Le pied bot est une malformation congénitale visible dès la naissance : le pied du nouveau-né est tourné vers le bas et l’intérieur. Si cette déformation peut impressionner les parents, elle reste fréquente, touchant environ 1 à 2 enfants sur 1 000.
Bien que ses causes exactes demeurent parfois floues, des facteurs génétiques ou une mauvaise position du fœtus dans l’utérus sont souvent évoqués. Aujourd’hui, grâce aux progrès de l’imagerie, le diagnostic est posé dès la naissance ou lors des échographies morphologiques prénatales dès le 4e mois.
Un traitement de référence : la méthode Ponseti
La prise en charge moderne repose principalement sur la méthode Ponseti, une technique de correction progressive extrêmement efficace. Elle s’articule en deux phases :
- La correction : Une série de plâtres successifs (changés chaque semaine pendant 6 à 12 semaines) vient réaligner doucement les os du pied.

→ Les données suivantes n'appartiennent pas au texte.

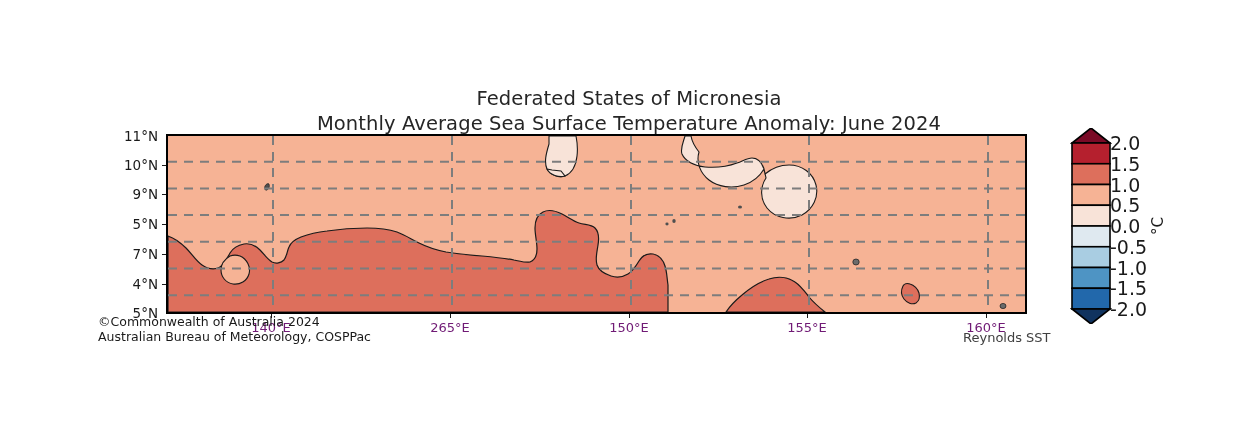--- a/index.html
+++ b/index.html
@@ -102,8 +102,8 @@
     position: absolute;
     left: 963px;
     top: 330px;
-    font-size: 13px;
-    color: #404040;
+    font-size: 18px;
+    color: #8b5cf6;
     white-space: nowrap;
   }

- La consolidation : Une petite intervention chirurgicale mineure (ténotomie) est parfois nécessaire, suivie du port d’une attelle de maintien pour éviter toute récidive durant la croissance.
Un avenir sans séquelles
L’enjeu est de débuter la thérapie dès les premiers jours de vie. Une prise en charge précoce garantit des résultats spectaculaires : dans la grande majorité des cas, les enfants retrouvent une mobilité totale. Ils peuvent alors marcher, courir et pratiquer toutes les activités sportives sans aucune gêne.
Les spécialistes soulignent toutefois qu’un suivi médical régulier reste indispensable jusqu’à la fin de la croissance pour assurer le succès durable du traitement.